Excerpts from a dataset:
● ● ●

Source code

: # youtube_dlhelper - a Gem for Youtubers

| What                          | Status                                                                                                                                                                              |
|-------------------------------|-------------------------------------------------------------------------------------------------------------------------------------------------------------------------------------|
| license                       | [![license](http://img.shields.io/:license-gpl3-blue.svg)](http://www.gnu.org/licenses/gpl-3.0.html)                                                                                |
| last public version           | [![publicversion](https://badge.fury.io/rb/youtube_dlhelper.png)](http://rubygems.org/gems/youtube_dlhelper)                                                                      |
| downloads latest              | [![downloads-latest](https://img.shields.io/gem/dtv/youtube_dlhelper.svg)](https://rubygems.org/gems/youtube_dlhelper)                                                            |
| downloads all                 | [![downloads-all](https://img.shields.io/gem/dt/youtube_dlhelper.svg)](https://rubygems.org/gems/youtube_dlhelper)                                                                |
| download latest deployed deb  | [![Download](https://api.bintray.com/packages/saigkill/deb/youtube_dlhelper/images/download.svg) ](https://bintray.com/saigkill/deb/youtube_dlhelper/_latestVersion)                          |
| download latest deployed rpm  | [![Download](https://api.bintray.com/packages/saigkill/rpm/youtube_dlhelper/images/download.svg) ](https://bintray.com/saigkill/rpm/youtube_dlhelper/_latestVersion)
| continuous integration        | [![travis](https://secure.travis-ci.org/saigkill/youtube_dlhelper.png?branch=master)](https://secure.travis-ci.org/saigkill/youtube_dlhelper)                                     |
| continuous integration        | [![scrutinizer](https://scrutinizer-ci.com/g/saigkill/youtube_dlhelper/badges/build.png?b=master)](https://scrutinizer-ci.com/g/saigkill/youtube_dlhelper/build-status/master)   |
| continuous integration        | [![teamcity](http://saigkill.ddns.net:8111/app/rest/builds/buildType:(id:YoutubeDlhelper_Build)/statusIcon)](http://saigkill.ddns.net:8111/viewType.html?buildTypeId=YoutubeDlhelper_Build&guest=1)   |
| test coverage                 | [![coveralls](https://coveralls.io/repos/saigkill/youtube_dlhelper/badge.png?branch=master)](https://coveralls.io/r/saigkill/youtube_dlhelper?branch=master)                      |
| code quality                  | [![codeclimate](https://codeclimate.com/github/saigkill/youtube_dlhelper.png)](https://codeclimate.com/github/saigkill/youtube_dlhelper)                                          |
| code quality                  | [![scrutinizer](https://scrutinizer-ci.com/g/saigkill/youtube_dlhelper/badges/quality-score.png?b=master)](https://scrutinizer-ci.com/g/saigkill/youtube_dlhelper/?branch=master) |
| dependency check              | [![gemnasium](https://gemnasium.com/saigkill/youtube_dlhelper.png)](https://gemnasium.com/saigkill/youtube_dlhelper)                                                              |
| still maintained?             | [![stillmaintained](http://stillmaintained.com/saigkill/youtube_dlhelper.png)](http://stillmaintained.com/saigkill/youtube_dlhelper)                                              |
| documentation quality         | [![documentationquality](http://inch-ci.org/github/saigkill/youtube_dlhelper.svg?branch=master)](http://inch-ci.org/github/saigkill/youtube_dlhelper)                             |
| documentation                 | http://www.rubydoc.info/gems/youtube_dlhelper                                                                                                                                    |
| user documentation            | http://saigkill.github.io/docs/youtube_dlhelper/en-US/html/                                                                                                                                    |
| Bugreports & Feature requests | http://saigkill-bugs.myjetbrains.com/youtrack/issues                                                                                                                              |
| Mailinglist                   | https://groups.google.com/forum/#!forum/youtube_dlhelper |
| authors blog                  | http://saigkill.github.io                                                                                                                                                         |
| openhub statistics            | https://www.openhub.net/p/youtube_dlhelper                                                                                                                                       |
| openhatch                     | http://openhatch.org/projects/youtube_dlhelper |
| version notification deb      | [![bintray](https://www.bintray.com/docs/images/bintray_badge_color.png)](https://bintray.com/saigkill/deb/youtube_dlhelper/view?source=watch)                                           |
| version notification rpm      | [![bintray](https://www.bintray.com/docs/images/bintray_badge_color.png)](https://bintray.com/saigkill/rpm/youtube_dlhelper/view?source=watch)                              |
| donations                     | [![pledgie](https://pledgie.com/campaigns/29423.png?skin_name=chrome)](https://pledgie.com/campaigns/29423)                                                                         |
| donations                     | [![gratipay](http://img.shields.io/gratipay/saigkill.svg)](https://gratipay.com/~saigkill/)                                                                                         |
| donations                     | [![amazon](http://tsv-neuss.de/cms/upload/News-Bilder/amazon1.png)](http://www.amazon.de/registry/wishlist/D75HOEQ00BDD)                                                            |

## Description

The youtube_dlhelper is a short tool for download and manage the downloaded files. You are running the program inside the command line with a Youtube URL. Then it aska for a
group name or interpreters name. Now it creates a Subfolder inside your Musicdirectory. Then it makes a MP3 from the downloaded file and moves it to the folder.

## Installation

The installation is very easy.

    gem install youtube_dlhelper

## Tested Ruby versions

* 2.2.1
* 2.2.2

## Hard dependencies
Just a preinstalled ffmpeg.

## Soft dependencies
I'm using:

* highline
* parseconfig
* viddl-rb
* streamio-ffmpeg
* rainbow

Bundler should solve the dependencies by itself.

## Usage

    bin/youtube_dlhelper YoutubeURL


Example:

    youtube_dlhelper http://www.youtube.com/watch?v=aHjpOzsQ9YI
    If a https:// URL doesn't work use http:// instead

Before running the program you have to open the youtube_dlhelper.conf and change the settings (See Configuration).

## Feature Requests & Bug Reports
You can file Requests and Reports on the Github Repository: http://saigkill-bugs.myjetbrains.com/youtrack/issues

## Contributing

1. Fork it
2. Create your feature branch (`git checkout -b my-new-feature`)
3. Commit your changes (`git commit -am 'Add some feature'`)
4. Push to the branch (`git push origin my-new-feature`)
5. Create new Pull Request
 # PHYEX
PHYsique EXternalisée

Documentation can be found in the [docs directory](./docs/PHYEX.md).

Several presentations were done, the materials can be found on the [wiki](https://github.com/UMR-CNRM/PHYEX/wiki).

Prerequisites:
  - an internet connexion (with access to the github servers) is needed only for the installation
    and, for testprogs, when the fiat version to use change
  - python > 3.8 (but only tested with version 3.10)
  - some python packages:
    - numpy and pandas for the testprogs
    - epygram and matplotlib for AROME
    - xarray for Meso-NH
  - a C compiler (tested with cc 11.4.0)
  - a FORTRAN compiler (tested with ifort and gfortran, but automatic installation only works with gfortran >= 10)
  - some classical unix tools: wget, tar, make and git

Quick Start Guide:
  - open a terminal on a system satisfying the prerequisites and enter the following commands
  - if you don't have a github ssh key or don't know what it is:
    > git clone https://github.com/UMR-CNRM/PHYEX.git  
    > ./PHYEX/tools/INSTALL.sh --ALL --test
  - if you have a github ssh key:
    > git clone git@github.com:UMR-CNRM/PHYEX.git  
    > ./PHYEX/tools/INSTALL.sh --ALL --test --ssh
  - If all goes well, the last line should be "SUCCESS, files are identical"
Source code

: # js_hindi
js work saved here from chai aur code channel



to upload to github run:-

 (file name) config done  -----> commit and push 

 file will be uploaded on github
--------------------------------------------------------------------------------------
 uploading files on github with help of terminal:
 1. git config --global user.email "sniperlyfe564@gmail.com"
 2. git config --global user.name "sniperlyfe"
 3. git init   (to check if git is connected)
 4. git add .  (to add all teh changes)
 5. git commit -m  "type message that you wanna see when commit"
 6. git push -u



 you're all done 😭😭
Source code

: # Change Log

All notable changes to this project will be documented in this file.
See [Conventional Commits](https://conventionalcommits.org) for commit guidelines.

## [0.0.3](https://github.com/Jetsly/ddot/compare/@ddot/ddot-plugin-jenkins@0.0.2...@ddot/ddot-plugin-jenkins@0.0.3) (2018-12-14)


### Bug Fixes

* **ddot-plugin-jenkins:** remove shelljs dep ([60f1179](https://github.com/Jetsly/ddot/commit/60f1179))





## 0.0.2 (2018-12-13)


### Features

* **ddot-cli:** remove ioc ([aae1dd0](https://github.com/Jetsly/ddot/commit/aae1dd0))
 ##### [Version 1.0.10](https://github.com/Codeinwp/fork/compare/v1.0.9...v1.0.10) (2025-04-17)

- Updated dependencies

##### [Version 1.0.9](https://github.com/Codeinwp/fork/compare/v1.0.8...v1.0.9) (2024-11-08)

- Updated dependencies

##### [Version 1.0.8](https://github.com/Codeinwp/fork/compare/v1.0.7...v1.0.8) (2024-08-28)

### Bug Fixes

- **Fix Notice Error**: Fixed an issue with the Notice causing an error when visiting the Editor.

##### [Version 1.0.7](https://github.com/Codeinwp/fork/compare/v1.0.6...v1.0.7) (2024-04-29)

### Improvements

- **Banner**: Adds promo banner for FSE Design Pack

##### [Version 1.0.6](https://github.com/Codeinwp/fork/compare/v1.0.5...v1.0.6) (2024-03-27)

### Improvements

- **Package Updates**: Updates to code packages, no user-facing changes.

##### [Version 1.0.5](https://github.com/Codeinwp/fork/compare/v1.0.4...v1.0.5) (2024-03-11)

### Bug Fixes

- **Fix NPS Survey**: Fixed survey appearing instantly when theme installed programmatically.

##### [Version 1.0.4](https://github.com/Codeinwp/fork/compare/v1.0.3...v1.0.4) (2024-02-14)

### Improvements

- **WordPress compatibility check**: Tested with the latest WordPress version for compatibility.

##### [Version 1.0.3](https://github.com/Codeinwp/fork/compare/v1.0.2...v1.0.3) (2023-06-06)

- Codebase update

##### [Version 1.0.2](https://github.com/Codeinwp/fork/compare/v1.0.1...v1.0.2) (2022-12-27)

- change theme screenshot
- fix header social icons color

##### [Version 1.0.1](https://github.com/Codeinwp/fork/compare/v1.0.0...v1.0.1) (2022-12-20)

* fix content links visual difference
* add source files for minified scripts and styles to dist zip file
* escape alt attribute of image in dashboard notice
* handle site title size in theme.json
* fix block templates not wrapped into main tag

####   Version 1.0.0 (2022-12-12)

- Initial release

● ● ●

Please quote the records word for word, starting with the line that contains "youtube_dlhelper http://www.youtube.com/watch?v=aHjpOzsQ9YI" and going on through the line that contains "(file name) config".

**Output of the task**.
    youtube_dlhelper http://www.youtube.com/watch?v=aHjpOzsQ9YI
    If a https:// URL doesn't work use http:// instead

Before running the program you have to open the youtube_dlhelper.conf and change the settings (See Configuration).

## Feature Requests & Bug Reports
You can file Requests and Reports on the Github Repository: http://saigkill-bugs.myjetbrains.com/youtrack/issues

## Contributing

1. Fork it
2. Create your feature branch (`git checkout -b my-new-feature`)
3. Commit your changes (`git commit -am 'Add some feature'`)
4. Push to the branch (`git push origin my-new-feature`)
5. Create new Pull Request
 # PHYEX
PHYsique EXternalisée

Documentation can be found in the [docs directory](./docs/PHYEX.md).

Several presentations were done, the materials can be found on the [wiki](https://github.com/UMR-CNRM/PHYEX/wiki).

Prerequisites:
  - an internet connexion (with access to the github servers) is needed only for the installation
    and, for testprogs, when the fiat version to use change
  - python > 3.8 (but only tested with version 3.10)
  - some python packages:
    - numpy and pandas for the testprogs
    - epygram and matplotlib for AROME
    - xarray for Meso-NH
  - a C compiler (tested with cc 11.4.0)
  - a FORTRAN compiler (tested with ifort and gfortran, but automatic installation only works with gfortran >= 10)
  - some classical unix tools: wget, tar, make and git

Quick Start Guide:
  - open a terminal on a system satisfying the prerequisites and enter the following commands
  - if you don't have a github ssh key or don't know what it is:
    > git clone https://github.com/UMR-CNRM/PHYEX.git  
    > ./PHYEX/tools/INSTALL.sh --ALL --test
  - if you have a github ssh key:
    > git clone git@github.com:UMR-CNRM/PHYEX.git  
    > ./PHYEX/tools/INSTALL.sh --ALL --test --ssh
  - If all goes well, the last line should be "SUCCESS, files are identical"
Source code

: # js_hindi
js work saved here from chai aur code channel



to upload to github run:-

 (file name) config done  -----> commit and push 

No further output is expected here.